You've been active in outside organizations. You were in Bolivia to see an eclipse recently. Does an active life help your investing?
It does in a way. You get ideas occasionally. Years ago I bought North American Van Lines. I just saw so many trucks on the road. You get ideas like that by keeping your eyes open.
Wall Street has changed dramatically in recent years, with mergers. Has the Street lost its sense of direction?
I don't think so. The securities business is in constant turmoil. I can remember when Hayden Stone and Company was the leading brokerage firm on Wall Street, and they are long since gone.
The big mutual funds, including Pioneer, have become so large in assets that it must be difficult for money managers to maintain good performance.

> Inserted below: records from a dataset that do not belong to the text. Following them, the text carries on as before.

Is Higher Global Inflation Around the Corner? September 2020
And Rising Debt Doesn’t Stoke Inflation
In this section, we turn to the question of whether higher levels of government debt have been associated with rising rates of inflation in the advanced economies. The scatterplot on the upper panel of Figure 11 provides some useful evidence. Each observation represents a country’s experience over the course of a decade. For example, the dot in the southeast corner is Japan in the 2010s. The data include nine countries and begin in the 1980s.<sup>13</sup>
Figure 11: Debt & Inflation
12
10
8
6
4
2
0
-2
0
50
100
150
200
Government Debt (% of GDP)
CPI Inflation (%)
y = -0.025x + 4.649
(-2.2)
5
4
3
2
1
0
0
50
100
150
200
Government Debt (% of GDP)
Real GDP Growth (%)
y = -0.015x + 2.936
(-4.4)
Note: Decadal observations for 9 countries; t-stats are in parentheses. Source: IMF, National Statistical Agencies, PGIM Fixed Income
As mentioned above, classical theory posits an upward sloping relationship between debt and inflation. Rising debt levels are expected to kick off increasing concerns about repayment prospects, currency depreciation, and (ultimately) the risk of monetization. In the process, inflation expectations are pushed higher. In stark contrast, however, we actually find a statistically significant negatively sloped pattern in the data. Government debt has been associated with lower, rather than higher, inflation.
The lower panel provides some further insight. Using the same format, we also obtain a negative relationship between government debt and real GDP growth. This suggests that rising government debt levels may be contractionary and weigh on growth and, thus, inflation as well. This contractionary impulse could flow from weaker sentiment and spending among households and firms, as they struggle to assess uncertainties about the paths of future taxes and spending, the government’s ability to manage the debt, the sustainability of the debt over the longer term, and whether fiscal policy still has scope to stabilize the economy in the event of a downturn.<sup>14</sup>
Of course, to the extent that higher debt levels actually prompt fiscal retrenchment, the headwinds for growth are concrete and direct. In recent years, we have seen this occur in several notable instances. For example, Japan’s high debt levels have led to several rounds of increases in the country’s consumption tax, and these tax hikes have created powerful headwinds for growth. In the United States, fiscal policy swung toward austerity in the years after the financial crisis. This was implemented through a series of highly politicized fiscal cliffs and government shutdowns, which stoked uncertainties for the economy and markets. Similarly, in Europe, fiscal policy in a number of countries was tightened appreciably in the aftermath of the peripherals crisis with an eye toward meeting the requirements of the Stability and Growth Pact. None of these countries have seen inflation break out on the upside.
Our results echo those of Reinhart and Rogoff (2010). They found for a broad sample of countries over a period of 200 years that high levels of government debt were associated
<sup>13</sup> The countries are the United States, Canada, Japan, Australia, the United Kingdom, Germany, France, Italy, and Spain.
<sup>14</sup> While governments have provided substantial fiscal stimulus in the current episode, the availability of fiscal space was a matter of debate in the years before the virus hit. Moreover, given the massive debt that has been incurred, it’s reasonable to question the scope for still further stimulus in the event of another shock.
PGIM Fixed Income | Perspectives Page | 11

My criticism is that they are too active [in terms of buying and selling stocks].
Are you optimistic about the economic future of the US and the world?
Oh yes. The human race has a habit of learning by its mistakes.
You're finishing up writing your fourth book. What will it be called?
''The Patient Investor.''
That sort of sums up your investing philosophy.
Yes.
Presumably an investor has some failures along the way?
That's life. Nobody in baseball bats 1,000. If they bat .300 that's considered remarkable.